生産調整(減反)しながらミニマムアクセス米を輸入する問題点

■杉本ちさと■ 姫路市の郊外には、田んぼや畑がたくさんある。農家は、米や野菜をつくって昔から田んぼを耕してきた。ところが、米の減反政策が進められ、草がぼうぼう と生えて、荒れた田んぼがたくさんふえている。これは県下各地どこでも同じである。

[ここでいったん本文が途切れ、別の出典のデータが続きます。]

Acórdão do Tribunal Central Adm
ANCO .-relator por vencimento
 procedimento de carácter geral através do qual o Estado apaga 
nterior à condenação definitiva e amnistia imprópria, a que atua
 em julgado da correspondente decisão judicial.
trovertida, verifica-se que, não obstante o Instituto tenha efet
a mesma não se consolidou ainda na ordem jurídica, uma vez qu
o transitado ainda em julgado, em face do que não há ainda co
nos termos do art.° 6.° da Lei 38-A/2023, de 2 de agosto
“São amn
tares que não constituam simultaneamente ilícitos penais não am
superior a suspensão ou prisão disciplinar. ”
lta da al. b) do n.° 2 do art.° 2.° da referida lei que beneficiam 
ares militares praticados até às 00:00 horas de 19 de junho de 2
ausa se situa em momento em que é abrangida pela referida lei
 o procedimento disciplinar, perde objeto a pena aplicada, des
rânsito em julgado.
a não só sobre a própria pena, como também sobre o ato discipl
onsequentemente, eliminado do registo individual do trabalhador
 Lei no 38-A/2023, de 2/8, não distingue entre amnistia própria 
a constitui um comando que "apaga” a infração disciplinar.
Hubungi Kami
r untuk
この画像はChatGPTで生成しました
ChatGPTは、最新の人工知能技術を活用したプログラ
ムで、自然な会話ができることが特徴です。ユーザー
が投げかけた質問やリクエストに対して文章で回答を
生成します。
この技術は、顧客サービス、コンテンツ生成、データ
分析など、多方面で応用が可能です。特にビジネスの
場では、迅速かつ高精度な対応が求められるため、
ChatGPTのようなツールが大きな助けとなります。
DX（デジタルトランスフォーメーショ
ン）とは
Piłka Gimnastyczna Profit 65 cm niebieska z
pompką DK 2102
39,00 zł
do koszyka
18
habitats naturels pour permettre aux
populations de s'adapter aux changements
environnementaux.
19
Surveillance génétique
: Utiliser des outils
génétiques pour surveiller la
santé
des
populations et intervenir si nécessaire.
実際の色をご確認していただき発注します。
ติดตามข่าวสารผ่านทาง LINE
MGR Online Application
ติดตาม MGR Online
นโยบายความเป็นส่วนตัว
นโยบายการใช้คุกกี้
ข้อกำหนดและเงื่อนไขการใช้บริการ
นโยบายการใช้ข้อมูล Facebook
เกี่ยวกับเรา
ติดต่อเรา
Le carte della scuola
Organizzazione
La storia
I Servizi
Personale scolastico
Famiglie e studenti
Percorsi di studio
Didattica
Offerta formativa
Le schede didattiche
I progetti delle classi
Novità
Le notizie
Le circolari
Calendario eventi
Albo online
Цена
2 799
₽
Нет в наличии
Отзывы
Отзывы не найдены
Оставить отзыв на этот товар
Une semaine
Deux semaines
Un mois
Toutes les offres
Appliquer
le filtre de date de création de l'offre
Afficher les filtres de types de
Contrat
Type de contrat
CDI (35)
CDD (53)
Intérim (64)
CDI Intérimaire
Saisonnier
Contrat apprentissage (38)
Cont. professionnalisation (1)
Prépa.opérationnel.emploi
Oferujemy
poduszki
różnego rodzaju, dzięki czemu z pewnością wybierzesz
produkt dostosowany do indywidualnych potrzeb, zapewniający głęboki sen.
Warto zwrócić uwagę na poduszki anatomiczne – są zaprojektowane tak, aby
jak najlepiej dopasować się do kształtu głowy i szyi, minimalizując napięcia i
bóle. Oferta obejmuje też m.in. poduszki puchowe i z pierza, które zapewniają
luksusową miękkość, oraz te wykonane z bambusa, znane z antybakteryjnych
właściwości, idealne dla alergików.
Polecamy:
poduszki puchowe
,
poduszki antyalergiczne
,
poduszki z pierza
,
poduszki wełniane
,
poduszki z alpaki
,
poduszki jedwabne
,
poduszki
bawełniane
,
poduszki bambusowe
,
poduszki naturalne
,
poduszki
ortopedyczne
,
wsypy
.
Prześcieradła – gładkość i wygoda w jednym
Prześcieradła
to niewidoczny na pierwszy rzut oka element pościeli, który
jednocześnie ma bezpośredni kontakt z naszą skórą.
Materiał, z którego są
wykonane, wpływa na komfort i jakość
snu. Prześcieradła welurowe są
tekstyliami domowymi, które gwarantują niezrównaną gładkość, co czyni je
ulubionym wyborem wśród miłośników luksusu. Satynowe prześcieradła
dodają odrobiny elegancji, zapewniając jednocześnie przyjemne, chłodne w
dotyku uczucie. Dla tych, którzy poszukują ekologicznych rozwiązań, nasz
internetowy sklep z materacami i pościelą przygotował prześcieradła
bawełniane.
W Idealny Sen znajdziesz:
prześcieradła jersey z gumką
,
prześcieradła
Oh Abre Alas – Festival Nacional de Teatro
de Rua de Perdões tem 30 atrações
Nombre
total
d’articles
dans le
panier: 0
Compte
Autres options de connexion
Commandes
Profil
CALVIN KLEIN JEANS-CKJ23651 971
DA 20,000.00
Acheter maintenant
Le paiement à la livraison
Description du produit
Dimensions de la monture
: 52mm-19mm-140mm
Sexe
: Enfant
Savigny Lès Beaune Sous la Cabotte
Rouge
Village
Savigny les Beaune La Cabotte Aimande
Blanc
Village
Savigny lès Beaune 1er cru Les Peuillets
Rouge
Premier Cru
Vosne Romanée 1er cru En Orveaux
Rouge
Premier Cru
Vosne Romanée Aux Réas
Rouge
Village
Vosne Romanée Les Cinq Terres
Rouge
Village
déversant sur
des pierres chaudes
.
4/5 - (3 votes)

政府は、米の価格を下落させないためという理由で、米の需要量を定めて いるが、今年度の兵庫県の生産調整の転作、いわゆる減反であるが、この面積は幾らか。

■遠山農業経営課長■ 本県における20年産米の生産調整の状況については、国からの需要量に関する情報として19万3,400トンの提示を受けてお り、これを県の平均反収で面積換算すると3万8,370ヘクタールになっている。
 米の生産調整は、現在の仕組みとしては、国の方から需要に見合った数量を生産するということで、需要量の数字の提示を受けており、減反面積等の提示とい う形ではないので、先ほど述べた数量をめざして県内で生産している状況である。

■杉本ちさと■ ちゃんとお答えいただきたいが、それでは、本地面積、いわゆる耕作ができる水田の面積はどれぐらいなのか。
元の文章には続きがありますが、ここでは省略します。